To complete the data preparation, we need to take our filled coordinates and replace the NaNs on the death records table.
unique_merged["CO_CEP"] = (
unique_merged["CO_CEP"].astype(str).apply(lambda x: x.zfill(8))
)
# unfortunately we didn't fill all coordinates, let's drop them
missing_coords = missing_coords.drop(columns=["NU_LATITUDE", "NU_LONGITUDE"]).dropna()
# joining the datasets
full_table = unique_merged.merge(missing_coords, on="CO_CEP", how="left")
# filling the missing data
full_table["lat"] = full_table.apply(
lambda x: x["lat"] if pd.isnull(x["NU_LATITUDE"]) else x["NU_LATITUDE"], axis=1
)
full_table["lon"] = full_table.apply(
lambda x: x["lon"] if pd.isnull(x["NU_LONGITUDE"]) else x["NU_LONGITUDE"], axis=1
)
# compiling the CEP final table
full_table = (
full_table.drop(columns=["NU_LATITUDE", "NU_LONGITUDE", "CODESTAB_y"])
.dropna()
.rename(columns={"CODESTAB_x": "CODESTAB"})
.reset_index(drop=True)
)
df_enriched = df.merge(full_table, on="CODESTAB")
df_enriched["HORAOBITO"] = pd.to_numeric(
df_enriched["HORAOBITO"], downcast="integer", errors="coerce"
)
df_enriched = df_enriched.dropna()
df_enriched["DTOBITO"] = df_enriched["DTOBITO"].astype(str).apply(lambda x: x.zfill(8))

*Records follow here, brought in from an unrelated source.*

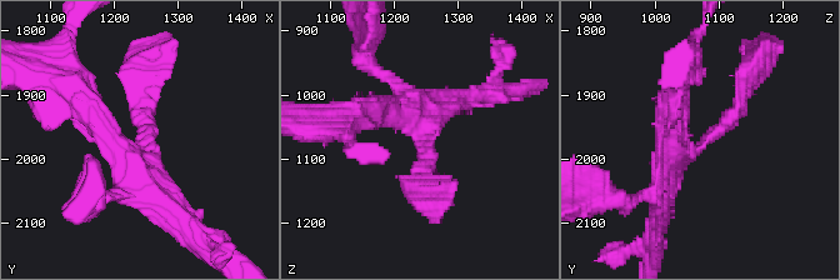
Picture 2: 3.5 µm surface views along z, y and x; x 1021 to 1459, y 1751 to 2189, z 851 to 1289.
inspect(em, planes, tint, (1245, 1975, 1080))
4 arms; arms of 200, 250, 250, 250 nm; now the EM

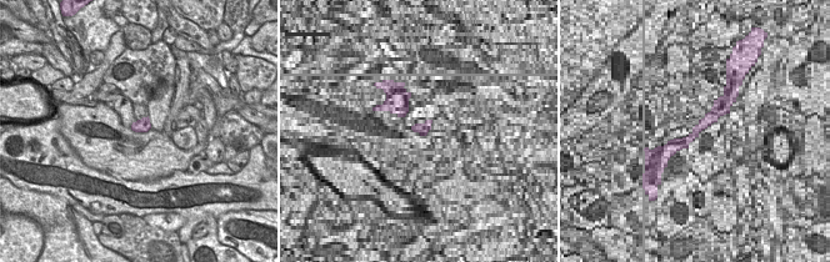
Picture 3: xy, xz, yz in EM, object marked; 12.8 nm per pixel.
accept()
runs along (426, 189), (426, 148), (373, 109) in picture 2; continuous, no second cell

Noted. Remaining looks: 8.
inspect(3d, 3.5 µm, (1370, 1790, 1350))
branch point

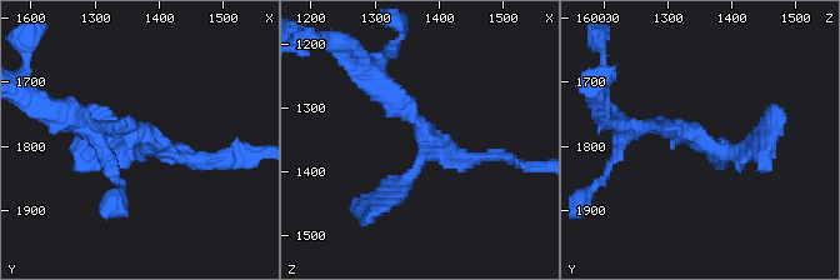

df_enriched["HORAOBITO"] = (
df_enriched["HORAOBITO"].astype(int).astype(str).apply(lambda x: x.zfill(4))
)
# Creating a timestamp column with both date and hour of death
df_enriched["DATA"] = df_enriched["DTOBITO"] + " " + df_enriched["HORAOBITO"]
df_enriched["DATA"] = pd.to_datetime(
df_enriched["DATA"], format="%d%m%Y %H%M", errors="coerce"
)
df_enriched = df_enriched.dropna()
df_enriched["NUMERODO"] = df_enriched["NUMERODO"].astype(str)
df_enriched["lat"] = (
df_enriched["lat"].astype(str).str.replace(",", ".", regex=False).astype(float)
)
df_enriched["lon"] = (
df_enriched["lon"].astype(str).str.replace(",", ".", regex=False).astype(float)
)
df_enriched.to_parquet("../data/clean/dataset.parquet.gzip", compression="gzip", index=False)
Streamlit according to the website is
“The fastest way to build custom ML tools”.
It is indeed a bold statement, but what sold me on it was the sentence on the subtitle:
“So you can stop spending time on frontend development and get back to what you do best.”.
For this experiment, we are going to spend even less time on frontend development by using an example gently posted by the Streamlit team (https://github.com/streamlit/demo-uber-nyc-pickups). The demo presents the Uber pickups on New York City by hour. Our goal here is to replace pickups with deaths registered on SIM and New York City with the state of São Paulo.
There are only a few things we need to change in the code to adapt the application to our use.
git clone https://github.com/streamlit/demo-uber-nyc-pickups.git
cd demo-uber-nyc-pickups
# OLD -> DATE_TIME = "date/time"
# NEW -> DATE_TIME = "data"
# OLD -> data = pd.read_csv(DATA_URL, nrows=nrows)
# NEW -> data = pd.read_parquet("../data/clean/dataset.parquet.gzip")
For cosmetic purposes you may also change the title and other specific references
pip install streamlit
streamlit run app.py
Voilà! This command will automatically open the app on your browser (port 8051 by default).
This is a very simple project that shows some amazing libraries that are being developed lately for Machine Learning applications. Although we didn't used any complex techniques here, we covered an interesting part of what a data scientist do. Data ingestion, cleaning, enriching and finally visualization.
I hope you learned something from this and I encourage you to play around with Streamlit, it's definitely amazing!